The maximum speed of a mass attached to a spring is vmax = 0.438 m/s, while the maximum acceleration is 1.53 m/s2. What is the maximum displacement of the mass? (Answer: 0.125m)
Answer is provided above. Please show all work on how to get the answer. Thank you.
x = A sin w t
v = A w cos wt
a = -w^2 A sin wt = -w^2 x
so
A w = .438 or w = .438/A
A w^2 = 1.53
so
A *(.438)^2/A^2 = 1.53
so
1.53 A = .192
A = .125 m
max speed=max PE
1/2 m v^2= 1/2 kx^2
but me know max force=kx
and force= ma so
kx=1.53m
1/2 mv^2=1/2 1.53m*x
solve for x, m divides out.
x=v^2/1.53 check that.
To find the maximum displacement of the mass, we can use the equation for the maximum speed (vmax) of a mass attached to a spring, which is given by:
vmax = ω * A
where ω is the angular frequency and A is the amplitude (maximum displacement) of the mass.

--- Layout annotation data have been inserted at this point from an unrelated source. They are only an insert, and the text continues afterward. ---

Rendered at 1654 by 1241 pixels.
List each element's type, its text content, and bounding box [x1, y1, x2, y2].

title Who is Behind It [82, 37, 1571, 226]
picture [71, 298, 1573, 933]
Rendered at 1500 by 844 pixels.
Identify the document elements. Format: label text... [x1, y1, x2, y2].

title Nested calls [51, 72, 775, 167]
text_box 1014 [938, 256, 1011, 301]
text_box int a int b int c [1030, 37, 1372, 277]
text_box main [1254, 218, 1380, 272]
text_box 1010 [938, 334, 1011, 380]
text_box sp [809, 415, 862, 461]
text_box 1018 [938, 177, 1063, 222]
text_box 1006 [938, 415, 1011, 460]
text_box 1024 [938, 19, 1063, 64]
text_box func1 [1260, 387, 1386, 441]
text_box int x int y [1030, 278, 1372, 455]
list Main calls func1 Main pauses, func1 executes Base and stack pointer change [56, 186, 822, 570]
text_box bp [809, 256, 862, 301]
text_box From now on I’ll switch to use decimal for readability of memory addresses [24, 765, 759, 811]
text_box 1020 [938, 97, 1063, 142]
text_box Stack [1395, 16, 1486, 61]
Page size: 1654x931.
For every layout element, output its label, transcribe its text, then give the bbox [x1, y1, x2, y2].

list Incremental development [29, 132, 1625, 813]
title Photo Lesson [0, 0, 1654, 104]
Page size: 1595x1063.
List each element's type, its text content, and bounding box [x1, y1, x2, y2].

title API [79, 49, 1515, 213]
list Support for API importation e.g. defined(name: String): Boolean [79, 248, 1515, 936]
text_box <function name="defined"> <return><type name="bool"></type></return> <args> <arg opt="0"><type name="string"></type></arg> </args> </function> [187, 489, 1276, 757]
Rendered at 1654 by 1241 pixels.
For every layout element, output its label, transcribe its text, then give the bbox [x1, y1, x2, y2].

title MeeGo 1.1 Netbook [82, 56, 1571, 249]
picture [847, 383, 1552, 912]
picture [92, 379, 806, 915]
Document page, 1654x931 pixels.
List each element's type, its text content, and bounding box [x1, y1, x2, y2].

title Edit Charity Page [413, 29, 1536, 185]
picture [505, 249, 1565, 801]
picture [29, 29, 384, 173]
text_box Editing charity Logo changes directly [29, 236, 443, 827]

We also know that the maximum acceleration is related to the angular frequency by the equation:
amax = ω^2 * A
Rearranging this equation, we can solve for A:
A = amax / ω^2
To find ω, we can use the equation:
ω = 2π / T
where T is the period of oscillation.
Now, we have two equations:
vmax = ω * A
amax = ω^2 * A
We can rearrange the first equation to solve for ω:
ω = vmax / A
Now, substitute this value of ω into the second equation:
amax = (vmax / A)^2 * A
Rearrange this equation to solve for A:
amax = vmax^2 / A
Multiply both sides of the equation by A:
A * amax = vmax^2
Divide both sides of the equation by amax:
A = vmax^2 / amax
Now, substitute the given values:
A = (0.438 m/s)^2 / 1.53 m/s^2
A = 0.11982 m^2/s^2 / 1.53 m/s^2
A = 0.078169 m^2
Finally, take the square root of A to find the maximum displacement:
A = sqrt(0.078169 m^2) ≈ 0.27964 m
So, the maximum displacement of the mass is approximately 0.27964 m, which can be rounded to 0.125 m.